What you have to do
Update the items below, from the line with "Find all instances" through the end of the items, by changing "compact JSON" to "minified JSON" and leaving everything else untouched. Return only those lines.

Stored data entries
----------------
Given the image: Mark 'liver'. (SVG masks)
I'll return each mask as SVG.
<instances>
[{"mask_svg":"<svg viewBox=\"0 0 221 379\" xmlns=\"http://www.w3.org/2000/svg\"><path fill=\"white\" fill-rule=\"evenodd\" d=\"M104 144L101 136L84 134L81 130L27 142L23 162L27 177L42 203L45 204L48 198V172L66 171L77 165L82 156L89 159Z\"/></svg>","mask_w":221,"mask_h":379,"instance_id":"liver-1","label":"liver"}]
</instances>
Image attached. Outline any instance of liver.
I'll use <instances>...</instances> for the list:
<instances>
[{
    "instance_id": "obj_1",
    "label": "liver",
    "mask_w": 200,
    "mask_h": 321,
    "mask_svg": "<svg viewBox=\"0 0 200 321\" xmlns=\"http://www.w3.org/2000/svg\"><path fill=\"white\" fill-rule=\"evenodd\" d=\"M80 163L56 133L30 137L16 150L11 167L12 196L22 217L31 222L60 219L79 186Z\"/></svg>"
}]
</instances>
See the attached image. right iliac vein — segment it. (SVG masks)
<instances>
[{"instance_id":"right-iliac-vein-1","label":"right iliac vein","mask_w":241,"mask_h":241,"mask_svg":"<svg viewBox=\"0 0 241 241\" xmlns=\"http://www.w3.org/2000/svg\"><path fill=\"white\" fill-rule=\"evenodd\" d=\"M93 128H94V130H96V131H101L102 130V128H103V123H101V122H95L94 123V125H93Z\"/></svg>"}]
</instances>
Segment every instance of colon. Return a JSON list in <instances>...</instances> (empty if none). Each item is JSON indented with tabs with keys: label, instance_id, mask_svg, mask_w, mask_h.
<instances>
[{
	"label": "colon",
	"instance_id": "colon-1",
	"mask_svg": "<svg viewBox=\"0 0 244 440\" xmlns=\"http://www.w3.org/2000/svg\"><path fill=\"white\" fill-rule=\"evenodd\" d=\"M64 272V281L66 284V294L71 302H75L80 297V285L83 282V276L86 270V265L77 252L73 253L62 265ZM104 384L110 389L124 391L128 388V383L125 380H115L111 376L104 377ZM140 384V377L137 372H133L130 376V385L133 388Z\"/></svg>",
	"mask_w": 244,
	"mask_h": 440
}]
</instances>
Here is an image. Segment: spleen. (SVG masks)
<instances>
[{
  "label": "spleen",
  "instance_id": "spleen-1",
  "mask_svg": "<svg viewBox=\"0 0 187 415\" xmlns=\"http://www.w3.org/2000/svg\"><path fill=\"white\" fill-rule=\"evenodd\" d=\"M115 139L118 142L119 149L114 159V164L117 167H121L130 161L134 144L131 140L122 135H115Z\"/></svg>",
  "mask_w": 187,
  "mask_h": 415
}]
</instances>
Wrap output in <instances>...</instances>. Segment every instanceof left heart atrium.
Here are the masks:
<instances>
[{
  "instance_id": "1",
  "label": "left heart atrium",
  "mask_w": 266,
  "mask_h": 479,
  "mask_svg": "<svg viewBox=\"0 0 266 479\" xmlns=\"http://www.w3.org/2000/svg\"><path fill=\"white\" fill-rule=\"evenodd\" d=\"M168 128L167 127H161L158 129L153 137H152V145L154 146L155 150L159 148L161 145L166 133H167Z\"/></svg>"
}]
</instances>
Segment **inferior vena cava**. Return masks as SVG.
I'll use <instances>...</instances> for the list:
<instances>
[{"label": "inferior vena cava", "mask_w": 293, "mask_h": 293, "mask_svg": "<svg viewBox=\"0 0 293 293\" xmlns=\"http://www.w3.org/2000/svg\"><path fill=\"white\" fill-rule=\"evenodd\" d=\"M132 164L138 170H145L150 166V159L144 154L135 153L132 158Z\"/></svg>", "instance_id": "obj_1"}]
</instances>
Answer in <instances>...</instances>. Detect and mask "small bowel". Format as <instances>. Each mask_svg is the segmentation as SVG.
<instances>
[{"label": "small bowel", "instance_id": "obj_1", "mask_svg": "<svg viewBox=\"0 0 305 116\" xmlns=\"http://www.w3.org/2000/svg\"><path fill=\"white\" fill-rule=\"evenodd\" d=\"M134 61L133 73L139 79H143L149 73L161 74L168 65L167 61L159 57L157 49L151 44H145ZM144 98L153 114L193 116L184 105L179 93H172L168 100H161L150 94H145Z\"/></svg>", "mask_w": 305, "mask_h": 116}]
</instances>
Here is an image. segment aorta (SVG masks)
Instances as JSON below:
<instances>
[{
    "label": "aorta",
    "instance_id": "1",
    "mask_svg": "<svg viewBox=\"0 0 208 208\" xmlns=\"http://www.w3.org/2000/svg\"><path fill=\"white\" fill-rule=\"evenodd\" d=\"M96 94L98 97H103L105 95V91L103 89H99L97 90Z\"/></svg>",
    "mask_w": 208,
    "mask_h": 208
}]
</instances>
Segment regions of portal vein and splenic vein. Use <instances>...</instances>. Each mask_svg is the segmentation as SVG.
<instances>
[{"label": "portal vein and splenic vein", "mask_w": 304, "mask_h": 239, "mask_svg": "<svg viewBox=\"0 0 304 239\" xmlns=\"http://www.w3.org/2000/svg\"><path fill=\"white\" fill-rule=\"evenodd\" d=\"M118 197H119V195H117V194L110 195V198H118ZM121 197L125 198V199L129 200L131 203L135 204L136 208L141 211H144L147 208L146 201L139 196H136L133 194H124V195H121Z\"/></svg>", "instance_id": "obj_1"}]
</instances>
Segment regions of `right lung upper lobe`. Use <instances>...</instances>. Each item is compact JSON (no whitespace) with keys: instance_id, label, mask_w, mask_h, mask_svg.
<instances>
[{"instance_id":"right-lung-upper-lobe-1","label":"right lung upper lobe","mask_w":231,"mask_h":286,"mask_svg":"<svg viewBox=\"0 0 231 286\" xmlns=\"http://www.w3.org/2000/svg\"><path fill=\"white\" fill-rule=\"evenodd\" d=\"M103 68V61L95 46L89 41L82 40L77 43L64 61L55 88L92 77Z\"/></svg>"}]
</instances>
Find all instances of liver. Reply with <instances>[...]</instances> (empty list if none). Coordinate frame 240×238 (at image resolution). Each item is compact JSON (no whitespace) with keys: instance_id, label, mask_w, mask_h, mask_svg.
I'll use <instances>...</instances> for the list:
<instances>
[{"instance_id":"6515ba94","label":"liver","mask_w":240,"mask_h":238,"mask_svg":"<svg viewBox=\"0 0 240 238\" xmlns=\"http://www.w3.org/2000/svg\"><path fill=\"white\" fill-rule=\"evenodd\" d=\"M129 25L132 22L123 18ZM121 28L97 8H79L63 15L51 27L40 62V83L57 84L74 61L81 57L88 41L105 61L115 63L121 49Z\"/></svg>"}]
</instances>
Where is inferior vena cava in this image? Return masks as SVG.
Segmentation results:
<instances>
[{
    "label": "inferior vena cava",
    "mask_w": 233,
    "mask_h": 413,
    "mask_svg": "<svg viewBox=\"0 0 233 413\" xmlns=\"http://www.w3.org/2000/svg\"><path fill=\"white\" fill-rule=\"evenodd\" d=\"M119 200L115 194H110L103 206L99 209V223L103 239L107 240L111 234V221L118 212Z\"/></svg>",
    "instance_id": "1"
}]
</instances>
----------------
Solution below
Find all instances of liver. Reply with <instances>[...]</instances> (empty list if none). Coordinate frame 240×238 (at image resolution). Each item is minified JSON (no whitespace) with keys: instance_id, label, mask_w, mask_h, mask_svg.
I'll use <instances>...</instances> for the list:
<instances>
[{"instance_id":"6515ba94","label":"liver","mask_w":240,"mask_h":238,"mask_svg":"<svg viewBox=\"0 0 240 238\" xmlns=\"http://www.w3.org/2000/svg\"><path fill=\"white\" fill-rule=\"evenodd\" d=\"M129 25L132 22L123 18ZM121 28L97 8H79L63 15L51 27L40 62V83L57 84L74 61L81 57L88 41L105 61L115 63L121 49Z\"/></svg>"}]
</instances>
Where is inferior vena cava in this image? Return masks as SVG.
Segmentation results:
<instances>
[{
    "label": "inferior vena cava",
    "mask_w": 233,
    "mask_h": 413,
    "mask_svg": "<svg viewBox=\"0 0 233 413\" xmlns=\"http://www.w3.org/2000/svg\"><path fill=\"white\" fill-rule=\"evenodd\" d=\"M119 200L115 194H110L103 206L99 209V223L103 239L107 240L111 234V221L118 212Z\"/></svg>",
    "instance_id": "1"
}]
</instances>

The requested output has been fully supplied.